September 22, 2014
While manufacturers know neodymium magnets, also called NdFeB, are some of the most powerful magnets in the world, they might be surprised to learn they are some of the smallest and lightest, which make them ideal for tech firms. Trends in the tech world are headed to thinner and lighter devices and demand for neodymium magnets is likely going to maintain upward growth. And supply for these magnets will also increase along with demand.
Business intelligence firm Research and Markets predicts the market for neodymium magnets will be fueled by greater demand for sustainable technologies like wind power equipment. In 2013, China represented the world's biggest output of neodymium magnets with 91 percent to supply companies with rare earth materials. Companies around the world will likely use these rare earths as new and mature markets grow together.
The magnets have diverse applications, from wind turbine motors to consumer electronics like headphones. Sennheiser said its headphones are able to replicate a stereo sound experience with its HD 449 Headphones, Extreme Tech reported, made with neodymium magnets, proving magnets are key to improving efficiency and function of everyday technologies.

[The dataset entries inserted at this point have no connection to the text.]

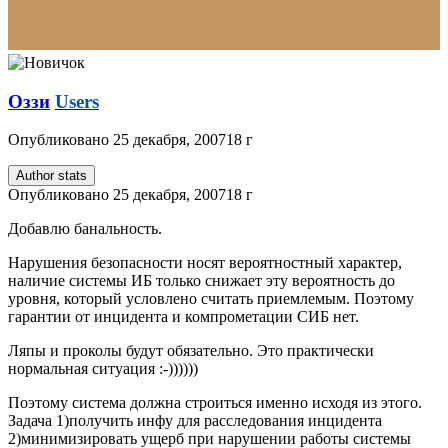
Оззи
Users
Опубликовано
25 декабря, 2007
18 г
Author stats
Опубликовано
25 декабря, 2007
18 г
Добавлю банальность.
Нарушения безопасности носят вероятностный характер,
наличие системы ИБ только снижает эту вероятность до
уровня, который условлено считать приемлемым. Поэтому
гарантии от инцидента и компрометации СИБ нет.
Ляпы и проколы будут обязательно. Это практически
нормальная ситуация :-))))))
Поэтому система должна строиться именно исходя из этого.
Задача 1)получить инфу для расследования инцидента
2)минимизировать ущерб при нарушении работы системы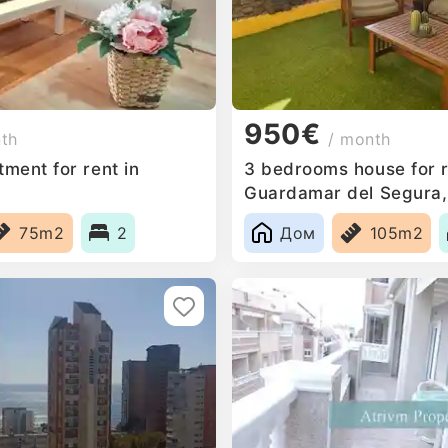
950€
nth
/ month
ment for rent in
3 bedrooms house for r
Guardamar del Segura,
75m2
2
Дом
105m2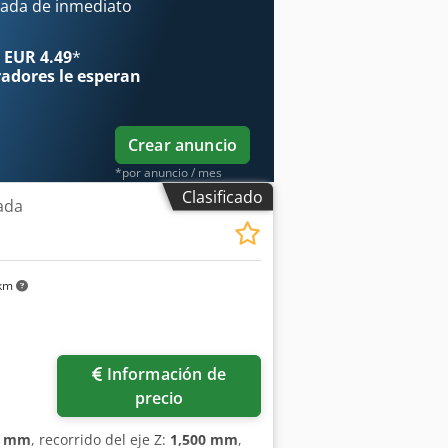
na puede ser inspeccionada bajo
ada de inmediato
 EUR 4.49
*
radores
le esperan
Crear anuncio
*por anuncio / mes
Clasificado
ada
 km
Información de
precio
0 mm
, recorrido del eje Z:
1,500 mm
,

New rare earth opportunities in Greece
While China is the biggest source of neodymium magnets in the world, Chinese investors are also looking into recovering greater volumes of rare earths located in Greece, International Business Times reported. Investment firms are basing their assumptions on reports that more than $1.28 billion worth of rare earth materials are located not only on the Greek mainland but also off the coast of the country, including Strymonikos Bay. Most of these hidden resources might actually be under the surface in ??the northern Aegean Sea and in Thrace, according to news sources.
China and Greece may partner to research and recover rare earth materials in order to provide more magnets used in electronics and other applications.